Take the reflection below on play, passion and learning in the STEAM lab further, continuing from its final sentence.

**Source passage**:
(begin)
Further reflection got me thinking about why the students love coming to the STEAM lab so much. Aside from my sparkling personality, it’s because they get to PLAY, although I had never thought of it that way before. They are offered a game (challenge) to complete within certain limitations (time constraints & available materials).
I’m realizing that my project based learning plan is somewhat an extension of what I do in STEAM. Creating a learning environment conducive to natural inquisitiveness, providing opportunities for each student to pursue their passion, and offering students the chance to make real contributions to their school and community are the dreams that I am laying at the feet of my coworkers. I pray they tread lightly.
TED. (2010, May 24). Bring on the learning revolution! | Sir Ken Robinson [Video]. YouTube. https://www.youtube.com/watch?v=r9LelXa3U_I&feature=youtu.be
R. (2010, April 1). RSA ANIMATE: Drive: The surprising truth about what motivates us [Video]. YouTube. https://www.youtube.com/watch?v=u6XAPnuFjJc&feature=youtu.be
TEDx Talks. (2012, September 12). A New Culture of Learning, Douglas Thomas at TEDxUFM [Video]. YouTube. https://www.youtube.com/watch?v=lM80GXlyX0U&feature=youtu.be
I had this quote up in my STEAM classroom until I moved last year. In the video A New Culture of Learning (TEDx Talks, 2012), Douglas Thomas drove home the idea that students are more engaged and learn more completely when faced with obstacles in pursuing thier passion. How do we motivate babies to roll over, crawl, and eventually walk? By putting something they want just out of reach. I think a challenge to teachers today is figuring out what their students' passions are. What do they want badly enough that they will put the work in to reach it? So many seem to only want to spend copious hours playing video games or watching YouTube. Teachers are resourceful and creative enough to reach these students and discover their passions, but as Mr. Thomas goes on to say, teachers are handcuffed by the system when it comes to diverging from the norm, such as getting students interested in Shakespeare by pointing out his colorful sense of humor.
(end)
**Provided data**:
(begin)
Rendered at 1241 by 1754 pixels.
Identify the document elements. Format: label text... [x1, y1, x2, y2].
(end)
**Exercise result**:
Which brings me to standardized testing. The part of the video that dealt with the effects of standardized testing on learning environments had me throwing out some 'hallelujah's and 'amen's to my empty living room. As educators, our passion is teaching. Perhaps we should think of testing itself as the limitation, the obstacle in the way of effective and authentic teaching. Just as the architect mentioned in the video has to build around the imperfections in the landscape, we have to rise to the challenge and dig deep for the creativity we need to create significant learning environments despite the roadblock of 'THE TEST'.
TEDx Talks. (2012, September 12). A New Culture of Learning, Douglas Thomas at TEDxUFM [Video]. YouTube. https://www.youtube.com/watch?v=lM80GXlyX0U&feature=youtu.be
The reading that I found the most impactful was the Standards for Professional Learning Quick Reference Guide. I know the title does not exactly scream ‘page-turner’, but I found it so interesting that the standards for teaching teachers sound so much like best practices for teaching students. Why has that not always been the case? We have known for decades that authentic experiences are best for students, but once a person graduates college, it becomes desirable to sit for hours listening to lectures and leaving with packets? Things that make you go ‘hmmm….’. It seems that the PL standards are catching up.
Kristin Daniels’ examples of how three types of teachers all benefit from a Go & Show method of PL was so interesting in that she was delivering the PL that the specific teacher needed at the time they needed it. How COVA is that!? I would love to do this, and remind my staff on the regular that I am available and willing, but very few people take me up on the offer. I believe my administration is willing to look at some alternative ways to deliver quality PL, but the challenge won’t be getting the horses to water, it will be making them drink. Perhaps by treating our staff more like students - making the PL engaging and meaningful, they will come to embrace and enjoy professional learning.
Learning Forward. (2021). Standards for Professional Learning. Learning Forward.
TEDx Talks. (2013, November 6). Empowering the teacher technophobe: Kristin Daniels at TEDxBurnsvilleED [Video]. YouTube. https://www.youtube.com/watch?v=puiNcIFJTCU&feature=youtu.be
Self Score: 88
While I like to think of myself as a leader and hold a leadership role in my professional life, I have to admit that I have not been quick to take on that responsibility in my ADL learning community. There are excuses: two jobs, a teenager at home, and a tendency toward introversion. In reality, I love to collaborate in person, but I find it difficult to do in a virtual setting such as this.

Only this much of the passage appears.